** Begin Data extract **

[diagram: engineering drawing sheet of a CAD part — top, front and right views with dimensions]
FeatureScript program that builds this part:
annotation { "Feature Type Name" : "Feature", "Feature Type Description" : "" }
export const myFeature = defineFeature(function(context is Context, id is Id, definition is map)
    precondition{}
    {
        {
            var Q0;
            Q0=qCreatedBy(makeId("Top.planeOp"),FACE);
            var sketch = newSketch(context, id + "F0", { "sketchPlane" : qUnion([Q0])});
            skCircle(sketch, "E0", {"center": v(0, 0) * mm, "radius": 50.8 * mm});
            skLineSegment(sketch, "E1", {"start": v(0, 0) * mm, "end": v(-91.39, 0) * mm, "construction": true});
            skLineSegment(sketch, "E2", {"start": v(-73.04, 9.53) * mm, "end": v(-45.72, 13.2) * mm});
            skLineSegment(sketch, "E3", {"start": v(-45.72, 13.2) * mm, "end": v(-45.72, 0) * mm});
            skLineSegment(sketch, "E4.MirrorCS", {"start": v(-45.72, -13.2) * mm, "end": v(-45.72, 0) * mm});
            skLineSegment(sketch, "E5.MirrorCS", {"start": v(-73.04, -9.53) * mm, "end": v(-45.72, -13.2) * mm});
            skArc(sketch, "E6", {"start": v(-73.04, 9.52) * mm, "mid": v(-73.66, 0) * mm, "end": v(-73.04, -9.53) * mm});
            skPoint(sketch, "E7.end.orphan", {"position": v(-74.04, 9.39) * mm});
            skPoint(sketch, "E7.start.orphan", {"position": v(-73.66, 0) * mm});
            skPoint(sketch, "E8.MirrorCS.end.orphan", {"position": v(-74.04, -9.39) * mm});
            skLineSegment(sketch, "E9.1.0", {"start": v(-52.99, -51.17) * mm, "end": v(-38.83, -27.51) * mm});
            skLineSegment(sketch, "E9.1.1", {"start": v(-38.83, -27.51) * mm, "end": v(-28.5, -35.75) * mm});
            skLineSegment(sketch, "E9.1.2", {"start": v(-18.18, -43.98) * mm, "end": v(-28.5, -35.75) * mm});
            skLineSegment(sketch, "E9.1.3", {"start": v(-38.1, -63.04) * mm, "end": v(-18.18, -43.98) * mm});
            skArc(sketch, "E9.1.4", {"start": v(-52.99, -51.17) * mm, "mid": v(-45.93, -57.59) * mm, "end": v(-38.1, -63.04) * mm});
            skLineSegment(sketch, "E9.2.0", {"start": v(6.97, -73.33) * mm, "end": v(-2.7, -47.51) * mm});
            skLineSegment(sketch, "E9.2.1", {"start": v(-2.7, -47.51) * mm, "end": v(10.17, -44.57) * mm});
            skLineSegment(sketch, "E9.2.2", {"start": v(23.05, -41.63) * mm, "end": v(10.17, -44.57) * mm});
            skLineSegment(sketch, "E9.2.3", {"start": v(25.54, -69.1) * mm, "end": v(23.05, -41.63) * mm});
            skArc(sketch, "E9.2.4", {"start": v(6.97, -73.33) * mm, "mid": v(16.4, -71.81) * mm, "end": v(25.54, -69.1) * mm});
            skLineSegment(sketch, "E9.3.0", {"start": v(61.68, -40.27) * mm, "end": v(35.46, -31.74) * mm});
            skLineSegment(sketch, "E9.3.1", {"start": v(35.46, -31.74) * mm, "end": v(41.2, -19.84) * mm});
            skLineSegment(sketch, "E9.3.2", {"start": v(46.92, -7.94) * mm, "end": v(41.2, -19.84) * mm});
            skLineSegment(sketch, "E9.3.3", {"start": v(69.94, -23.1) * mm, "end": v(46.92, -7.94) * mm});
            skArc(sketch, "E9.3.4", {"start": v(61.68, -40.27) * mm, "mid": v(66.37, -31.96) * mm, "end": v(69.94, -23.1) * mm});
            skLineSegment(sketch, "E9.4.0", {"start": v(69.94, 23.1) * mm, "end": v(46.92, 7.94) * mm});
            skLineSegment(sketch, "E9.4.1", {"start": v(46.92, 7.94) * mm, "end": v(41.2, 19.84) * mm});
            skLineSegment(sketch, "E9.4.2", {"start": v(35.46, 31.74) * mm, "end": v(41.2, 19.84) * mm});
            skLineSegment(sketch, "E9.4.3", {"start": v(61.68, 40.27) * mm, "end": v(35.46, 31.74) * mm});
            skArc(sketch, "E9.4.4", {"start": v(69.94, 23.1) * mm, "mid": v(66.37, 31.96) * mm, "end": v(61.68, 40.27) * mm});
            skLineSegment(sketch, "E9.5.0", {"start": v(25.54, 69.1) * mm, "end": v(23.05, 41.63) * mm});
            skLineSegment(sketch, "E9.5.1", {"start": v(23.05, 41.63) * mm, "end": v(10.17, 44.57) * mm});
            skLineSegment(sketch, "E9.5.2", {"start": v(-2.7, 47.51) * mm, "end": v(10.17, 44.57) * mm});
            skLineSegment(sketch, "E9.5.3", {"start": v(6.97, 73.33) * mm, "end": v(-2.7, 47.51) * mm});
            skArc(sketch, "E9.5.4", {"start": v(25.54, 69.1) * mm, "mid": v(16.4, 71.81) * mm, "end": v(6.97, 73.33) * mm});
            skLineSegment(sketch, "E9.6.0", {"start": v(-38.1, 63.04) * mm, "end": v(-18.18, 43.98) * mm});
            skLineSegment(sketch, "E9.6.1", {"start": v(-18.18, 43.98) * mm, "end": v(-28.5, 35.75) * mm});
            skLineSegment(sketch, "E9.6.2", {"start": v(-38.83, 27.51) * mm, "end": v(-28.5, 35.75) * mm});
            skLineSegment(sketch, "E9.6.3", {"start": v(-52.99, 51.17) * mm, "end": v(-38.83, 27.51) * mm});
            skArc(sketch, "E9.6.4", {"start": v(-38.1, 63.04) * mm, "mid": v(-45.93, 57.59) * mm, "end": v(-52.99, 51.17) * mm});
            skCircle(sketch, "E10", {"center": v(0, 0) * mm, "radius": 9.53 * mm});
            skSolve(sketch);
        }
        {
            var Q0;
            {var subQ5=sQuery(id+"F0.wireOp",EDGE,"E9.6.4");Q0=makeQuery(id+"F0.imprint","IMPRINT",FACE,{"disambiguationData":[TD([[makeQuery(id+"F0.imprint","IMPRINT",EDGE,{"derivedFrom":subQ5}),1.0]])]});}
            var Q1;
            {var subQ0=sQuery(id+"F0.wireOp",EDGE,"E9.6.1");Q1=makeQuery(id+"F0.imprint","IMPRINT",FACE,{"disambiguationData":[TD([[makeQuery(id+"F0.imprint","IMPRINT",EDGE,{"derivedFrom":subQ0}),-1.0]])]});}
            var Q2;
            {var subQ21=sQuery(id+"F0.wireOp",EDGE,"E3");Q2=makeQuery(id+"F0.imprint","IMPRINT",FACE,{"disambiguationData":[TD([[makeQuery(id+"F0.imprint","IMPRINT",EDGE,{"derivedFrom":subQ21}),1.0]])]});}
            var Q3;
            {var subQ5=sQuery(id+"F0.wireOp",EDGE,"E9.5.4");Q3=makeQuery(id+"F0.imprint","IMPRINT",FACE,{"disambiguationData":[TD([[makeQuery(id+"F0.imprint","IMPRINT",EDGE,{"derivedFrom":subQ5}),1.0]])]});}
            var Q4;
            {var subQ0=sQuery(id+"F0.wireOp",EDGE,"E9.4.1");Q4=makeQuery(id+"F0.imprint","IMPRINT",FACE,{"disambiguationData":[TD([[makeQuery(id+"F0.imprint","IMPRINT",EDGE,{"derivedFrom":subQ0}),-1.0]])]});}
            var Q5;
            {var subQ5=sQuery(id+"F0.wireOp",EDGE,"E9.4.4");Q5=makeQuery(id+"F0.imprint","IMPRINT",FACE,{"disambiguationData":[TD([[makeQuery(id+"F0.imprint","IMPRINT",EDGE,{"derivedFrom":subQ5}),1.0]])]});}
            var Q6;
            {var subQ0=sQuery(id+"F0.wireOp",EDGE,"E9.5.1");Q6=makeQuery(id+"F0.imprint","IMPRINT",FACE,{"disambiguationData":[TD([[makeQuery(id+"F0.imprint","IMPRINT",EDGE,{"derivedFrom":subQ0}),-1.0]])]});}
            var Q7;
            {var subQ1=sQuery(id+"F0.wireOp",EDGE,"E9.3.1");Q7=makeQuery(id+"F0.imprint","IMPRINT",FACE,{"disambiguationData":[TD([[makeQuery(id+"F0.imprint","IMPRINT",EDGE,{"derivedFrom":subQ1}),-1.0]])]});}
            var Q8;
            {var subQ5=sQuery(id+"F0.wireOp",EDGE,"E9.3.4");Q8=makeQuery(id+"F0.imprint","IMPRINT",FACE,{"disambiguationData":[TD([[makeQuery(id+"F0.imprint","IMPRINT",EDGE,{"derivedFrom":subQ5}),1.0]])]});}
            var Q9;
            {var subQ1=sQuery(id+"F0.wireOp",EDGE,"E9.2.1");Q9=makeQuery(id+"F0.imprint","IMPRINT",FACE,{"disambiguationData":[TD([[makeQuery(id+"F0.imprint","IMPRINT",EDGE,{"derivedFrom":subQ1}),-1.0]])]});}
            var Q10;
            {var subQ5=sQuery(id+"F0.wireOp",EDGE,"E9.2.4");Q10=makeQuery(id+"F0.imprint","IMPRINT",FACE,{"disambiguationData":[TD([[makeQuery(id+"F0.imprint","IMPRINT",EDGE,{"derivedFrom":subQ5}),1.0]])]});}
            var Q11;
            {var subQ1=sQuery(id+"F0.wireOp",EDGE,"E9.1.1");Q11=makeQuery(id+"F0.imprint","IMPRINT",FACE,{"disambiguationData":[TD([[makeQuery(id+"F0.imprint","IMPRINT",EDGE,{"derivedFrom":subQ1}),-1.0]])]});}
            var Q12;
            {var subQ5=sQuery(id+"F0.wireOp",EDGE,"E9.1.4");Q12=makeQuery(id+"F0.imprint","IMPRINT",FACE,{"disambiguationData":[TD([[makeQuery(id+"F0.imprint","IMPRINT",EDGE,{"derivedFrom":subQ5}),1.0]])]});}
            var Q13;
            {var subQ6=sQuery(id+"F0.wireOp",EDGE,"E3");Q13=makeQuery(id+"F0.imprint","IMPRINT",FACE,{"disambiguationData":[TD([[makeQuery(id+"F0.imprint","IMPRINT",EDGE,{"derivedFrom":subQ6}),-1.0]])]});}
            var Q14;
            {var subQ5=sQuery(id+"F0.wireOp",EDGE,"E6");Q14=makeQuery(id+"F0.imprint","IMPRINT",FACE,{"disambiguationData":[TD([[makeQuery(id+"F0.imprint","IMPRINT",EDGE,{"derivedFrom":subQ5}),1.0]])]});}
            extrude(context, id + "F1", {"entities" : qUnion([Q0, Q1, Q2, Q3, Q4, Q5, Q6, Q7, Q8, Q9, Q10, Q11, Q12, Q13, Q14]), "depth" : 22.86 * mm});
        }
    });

** End Data extract **

Reproduce the data verbatim, from its first line through the line containing "v(-91.39, 0) *", with both of those lines included.

The answer:
[diagram: engineering drawing sheet of a CAD part — top, front and right views with dimensions]
FeatureScript program that builds this part:
annotation { "Feature Type Name" : "Feature", "Feature Type Description" : "" }
export const myFeature = defineFeature(function(context is Context, id is Id, definition is map)
    precondition{}
    {
        {
            var Q0;
            Q0=qCreatedBy(makeId("Top.planeOp"),FACE);
            var sketch = newSketch(context, id + "F0", { "sketchPlane" : qUnion([Q0])});
            skCircle(sketch, "E0", {"center": v(0, 0) * mm, "radius": 50.8 * mm});
            skLineSegment(sketch, "E1", {"start": v(0, 0) * mm, "end": v(-91.39, 0) * mm, "construction": true});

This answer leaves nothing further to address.